Using calculus to solve motion in straight line

(a) A = 6.25 m/sec², derivation below followed by answers to the other parts.

Let s(t) = distance of car from where it was at the point in time when brakes first applied (i.e., t=0 is the moment at which the brakes are applied.) We're setting up the problem so that, by definition, s(0) = 0.

We know s''(t) = -A (negative because the car is slowing down).

Therefore s'(t) = -At + C and s(t) = -At²/2 + Ct +D where C and D are constants of integration. Since s(0) = 0, we know D is equal to 0.

On the other hand, we're told that s'(0) = 25 m/sec. so 25 = -A*0 + C = 25

At time t = t_STOP, the car has traveled 50 m and its derivative is 0.
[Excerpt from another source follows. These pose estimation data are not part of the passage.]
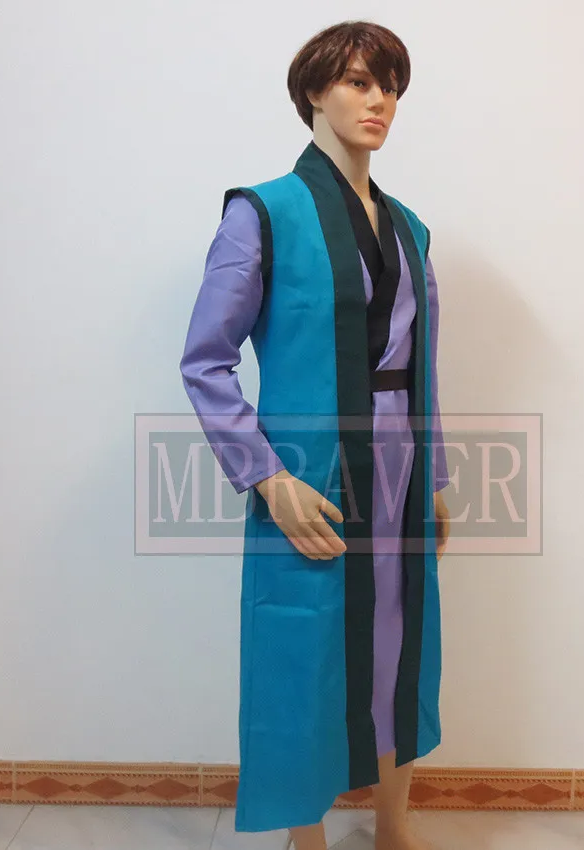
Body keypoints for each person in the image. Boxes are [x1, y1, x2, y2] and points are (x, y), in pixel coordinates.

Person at [180, 20, 451, 850]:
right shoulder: (262, 214)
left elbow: (423, 364)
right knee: (304, 647)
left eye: (391, 87)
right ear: (313, 92)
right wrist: (266, 476)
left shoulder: (410, 228)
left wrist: (437, 476)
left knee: (399, 643)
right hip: (309, 473)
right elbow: (206, 361)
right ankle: (308, 838)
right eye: (361, 82)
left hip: (400, 471)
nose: (380, 101)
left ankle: (393, 826)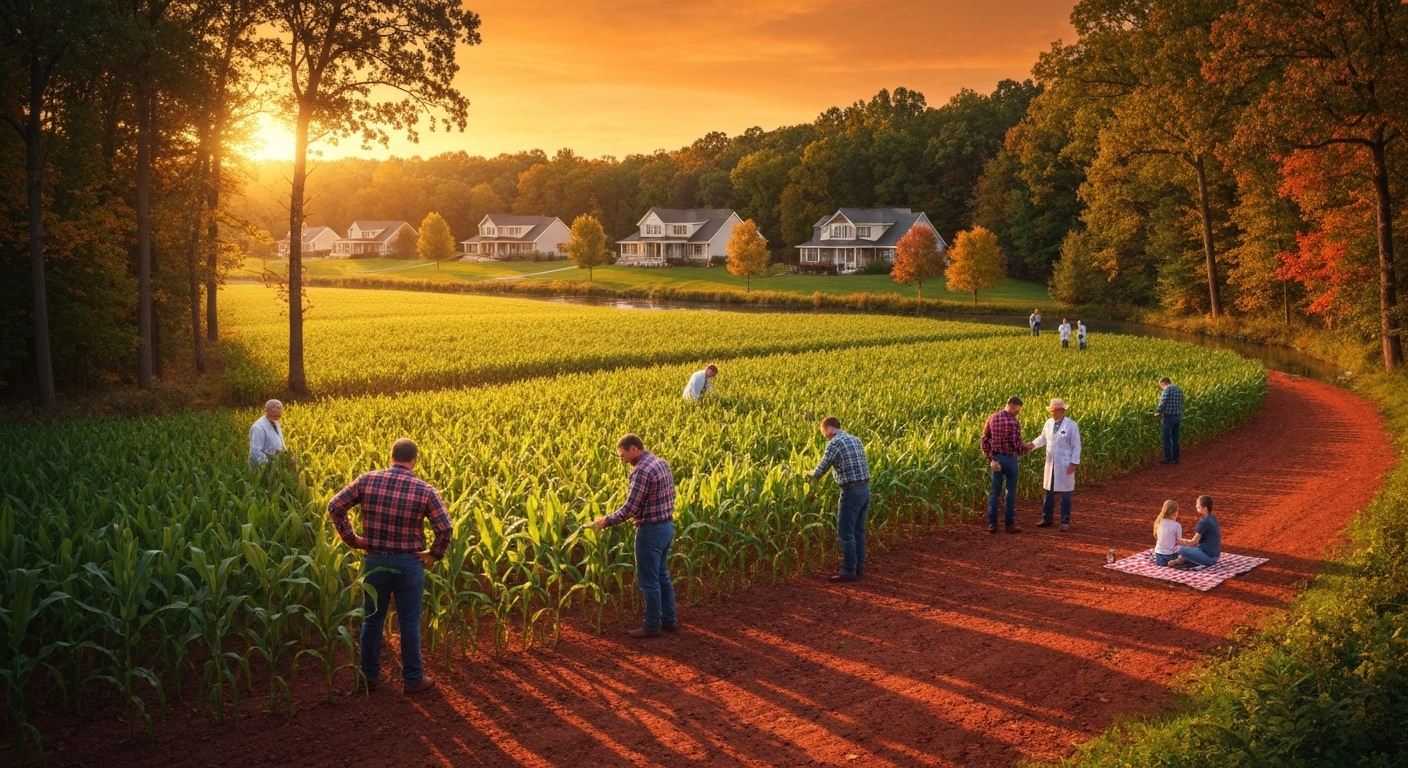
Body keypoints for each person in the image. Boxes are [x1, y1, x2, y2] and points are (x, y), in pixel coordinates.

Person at [328, 438, 452, 695]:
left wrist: (353, 540)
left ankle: (369, 677)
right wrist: (433, 555)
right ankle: (413, 680)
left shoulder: (367, 480)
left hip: (374, 560)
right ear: (414, 459)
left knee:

0 = s'(t_STOP) = -At_STOP + 25, or t_STOP = 25/A

Therefore 50 = s(t_STOP) = -At²/2 + 25t.

Plug in 25/A for t_STOP to get 50 = (-A/2)*(25/A)² - 25(25/A). Solving (just algebra, no more calculus necessary at this point), 50 = 625/2A and so A = 6.25

(b) In this case t_STOP = 15/6.25 = 2.4 secs (see below for the reasoning).

Therefore the stopping distance s(t_STOP) = -6.25/2 (2.4)² + 15 (2.4) = 18 ft

54 km/hr = 54,000 meters / 3600 seconds = 15 m/sec

In this case we have 0 = s'((t_STOP) = -6.25t_STOP + 15 (here I'm assuming that the deceleration is the same as in part (a), but have inserted 15 m/sec for initial speed).

For (c), the idea is similar.